◆ **YOUR TASKS**
1. In the willow tree emblem text, translate this sentence into Spanish: "Several other water willows can be seen on the other side of the water."
2. Print everything in the willow tree emblem text from "Description: A man" down to "change indeed attractive.".

◆ **TEXT FOR ANALYSIS**
=== Begin Enclosure ===
The Willow Tree: Time Brings Lilies and Roses

Book Title: De bykorf des gemoeds : honing zaamelende uit allerly bloemen / vervattende over de honderd konstige figuuren ; met godlyke spreuken en stichtelyke verzen, door Jan Luiken

Author: Luiken, Jan, 1649-1712

Image Title: The Willow Tree: Time Brings Lilies and Roses

Scripture Reference:

Description: A man standing on the bank of a river points to a water willow with its trunk hollowed out from water streaming through it. Several other water willows can be seen on the other side of the water. The Dutch artist and poet Jan Luiken (1649-1712), whose initials are at the lower right, was responsible for drawing and etching this emblem, as well as for the poem that accompanies it (below). The attendant Scripture text is James 1:12.


Motto:
An ugly Appearance,
Becomes, through change indeed attractive.

Poem:
The Water willow, now often pruned,
Becoming a knobby knot,
Is ungraceful and horrible when viewed,
Grown old, hollow, flaky, dry and desolate.
Yet, as time will unlock the early growth,
From its virtue, that lives secretly in it,
It makes a jewel of young green sprouts,
With which its top becomes pleasantly crowned.
=== End Enclosure ===
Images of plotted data
=== Begin Enclosure ===
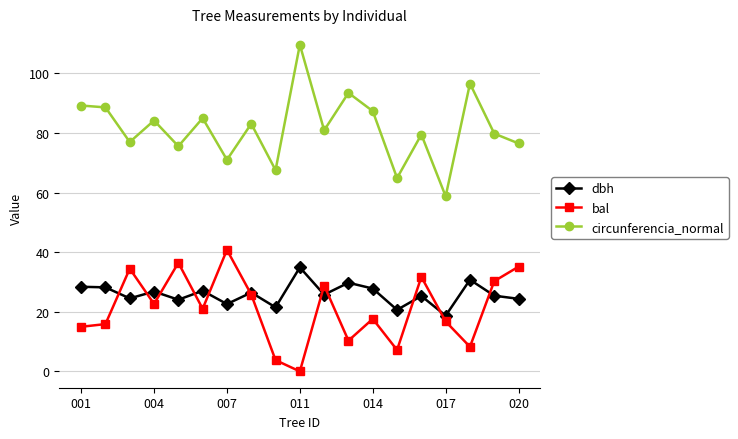

What is the greatest value displayed?

109.6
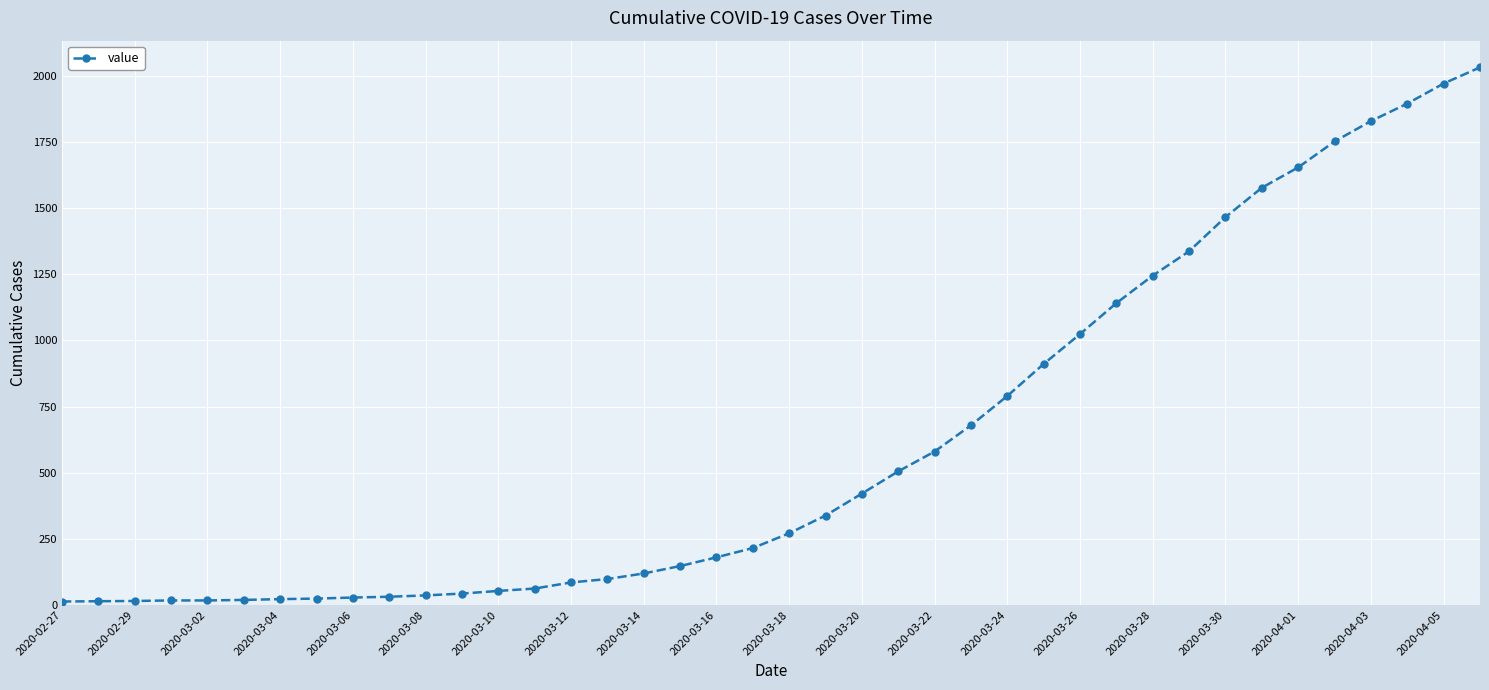

What is the greatest value displayed?

2032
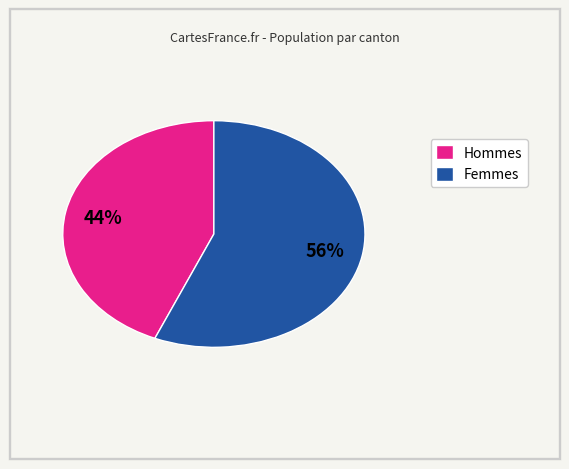

Does Hommes represent more than half of the total?

No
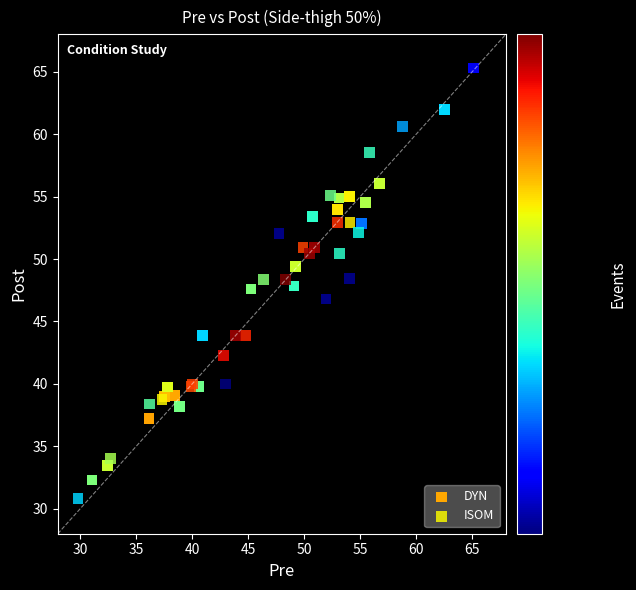

Which series has the largest Y range (max minus min)?

DYN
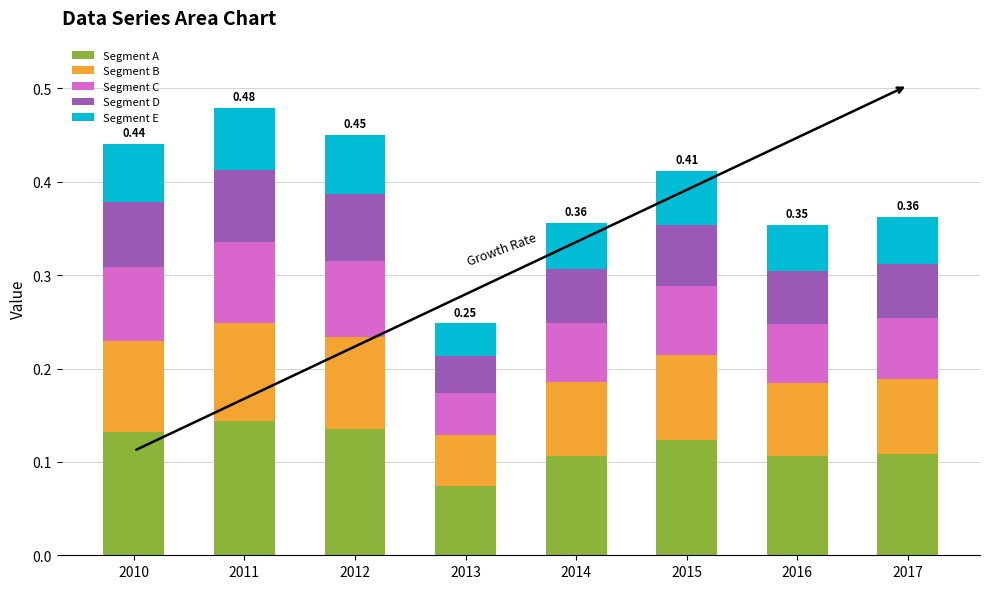

What are all the series names shown in the legend?

Segment A, Segment B, Segment C, Segment D, Segment E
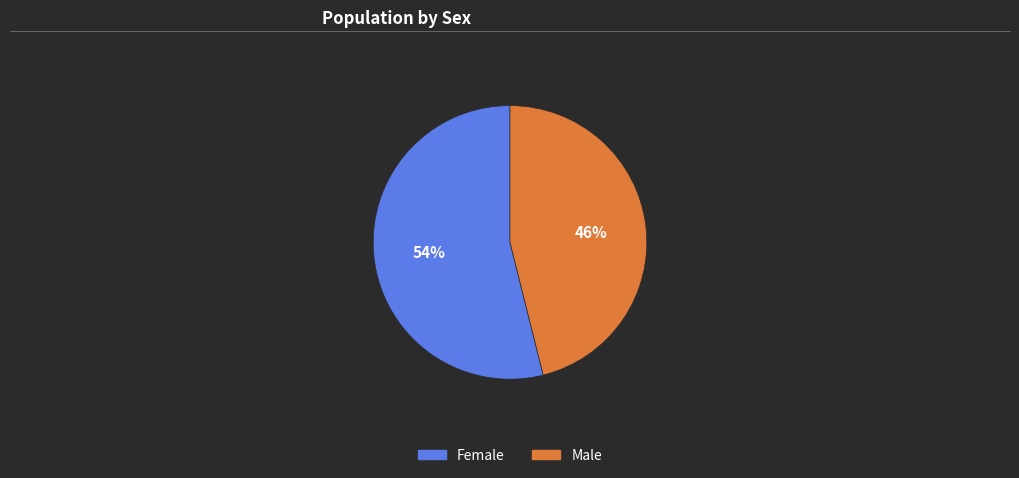

Rank the categories by value from lowest to highest.

Male, Female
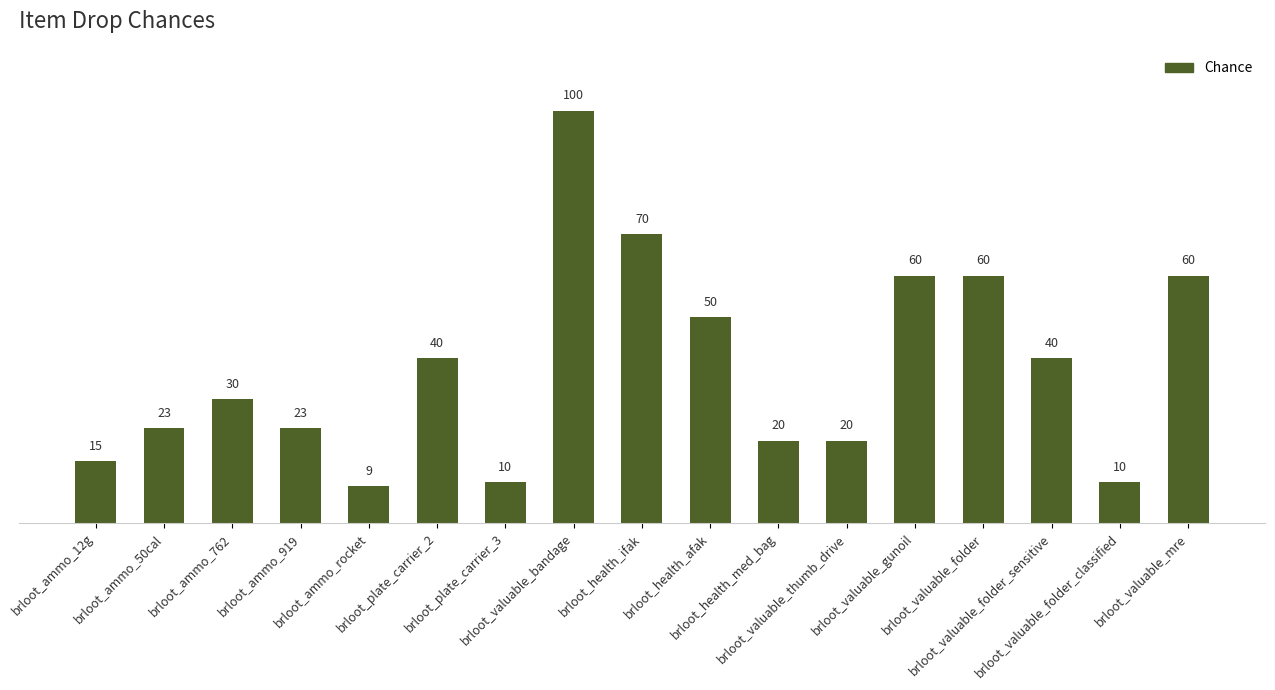

Is it true that the value at brloot_valuable_thumb_drive is 20?

True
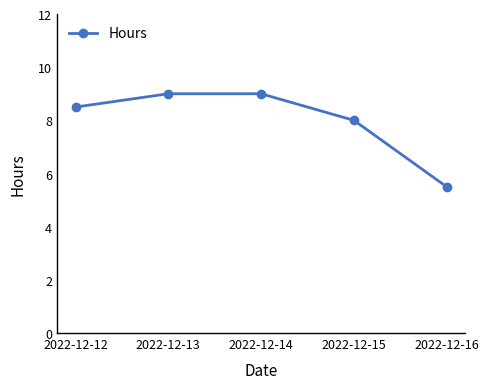

At which label does the data first exceed 8?

2022-12-12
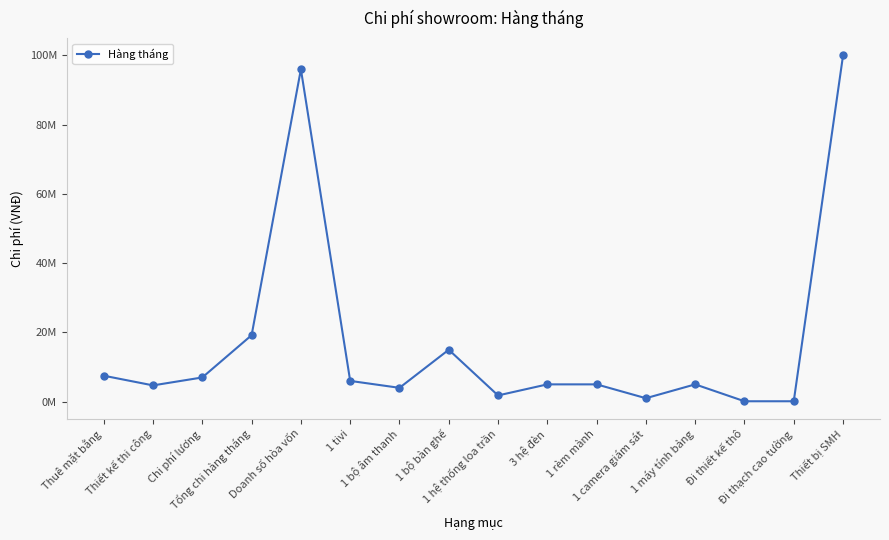

Rank the categories by value from lowest to highest.

Đi thiết kế thô, Đi thạch cao tường, 1 camera giám sát, 1 hệ thống loa trần, 1 bộ âm thanh, Thiết kế thi công, 3 hệ đèn, 1 rèm mành, 1 máy tính bảng, 1 tivi, Chi phí lương, Thuê mặt bằng, 1 bộ bàn ghế, Tổng chi hàng tháng, Doanh số hòa vốn, Thiết bị SMH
=== End Enclosure ===
◆ **TASK RESPONSES**
1. Al otro lado del agua se pueden ver varios sauces de agua más.

2.
Description: A man standing on the bank of a river points to a water willow with its trunk hollowed out from water streaming through it. Several other water willows can be seen on the other side of the water. The Dutch artist and poet Jan Luiken (1649-1712), whose initials are at the lower right, was responsible for drawing and etching this emblem, as well as for the poem that accompanies it (below). The attendant Scripture text is James 1:12.


Motto:
An ugly Appearance,
Becomes, through change indeed attractive.